A review, published by Lawrence J. Brandt, MD, FACP, separately in the American Journal of Gastroenterology on Jan. 15, concluded that, "There is a conceptual sea change that is developing in our view of bacteria from their role only as pathogens to that of being critical to health maintenance in a changing world. Future studies are certain to narrow the spectrum of organisms that need to be given to patients to cure disease. FMT (fecal microbiota transplantation) is but the first step in this journey."
C. diff. recurs in 10–20% of patients after initial antibiotic therapy and up to 40–65% in patients who are retreated for a second episode, Dr. Brandt wrote. Fecal transplants likely correct the imbalance by restoring normal gut flora, compared to antibiotic treatment, "which, in a sense, perpetuates the very condition that lead to the initial episode of CDI (C. diff infection), namely an altered intestinal microbiome."
After outlining a step-by-step procedure, Dr. Brand outlines how many other conditions can be aided by fecal transplants. He writes, "I believe it also has a role as first-line treatment for patients with CDI rather than antibiotics because of its rapid effect, minimal risk, relatively low cost and reestablishment of a 'balanced' colonic microbiota.

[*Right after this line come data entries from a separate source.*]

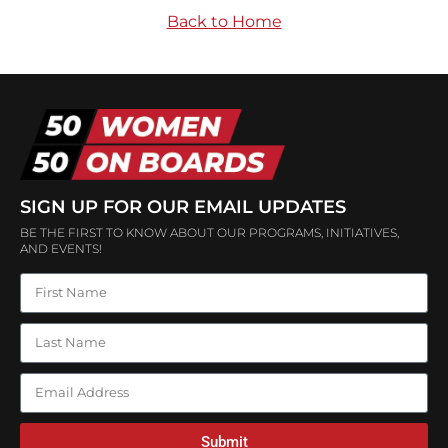
Back to Home
SIGN UP FOR OUR EMAIL UPDATES
BE THE FIRST TO KNOW ABOUT OUR PROGRAMS, INITIATIVES,
AND EVENTS!
Submit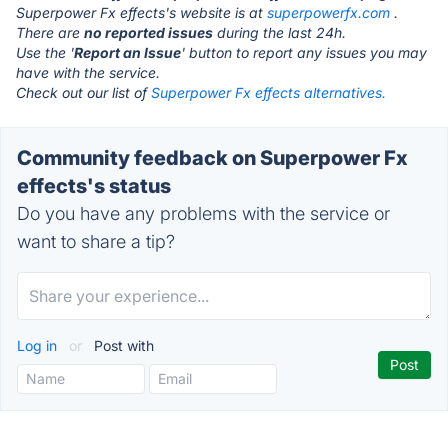
Superpower Fx effects's website is at
superpowerfx.com
.
There are
no reported issues
during the last 24h.
Use the '
Report an Issue
' button to report any issues you may
have with the service.
Check out our list of
Superpower Fx effects alternatives.
Community feedback on Superpower Fx
effects's status
Do you have any problems with the service or
want to share a tip?
Log in
or
Post with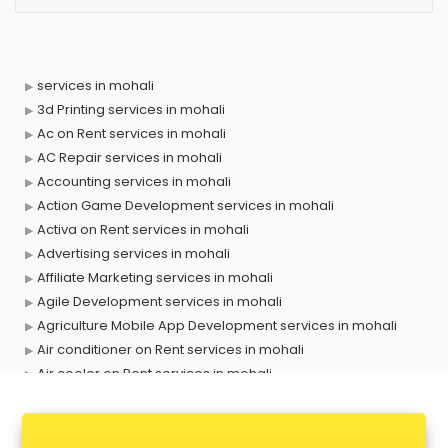
services in mohali
3d Printing services in mohali
Ac on Rent services in mohali
AC Repair services in mohali
Accounting services in mohali
Action Game Development services in mohali
Activa on Rent services in mohali
Advertising services in mohali
Affiliate Marketing services in mohali
Agile Development services in mohali
Agriculture Mobile App Development services in mohali
Air conditioner on Rent services in mohali
Air cooler on Rent services in mohali
Ambulance services in mohali
AMP Development services in mohali
Android Game Development services in mohali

"I, and others, also have used FMT to treat patients with severe CDI manifest by toxic megacolon or ileus and have seen the patient's, family's, gastroenterologist's, and even surgeon's relief as the patient's abdominal distention, fever and white blood cell count decreased, occasionally within hours of the procedure; in none of these cases was the patient's condition or course of disease worsened by FMT."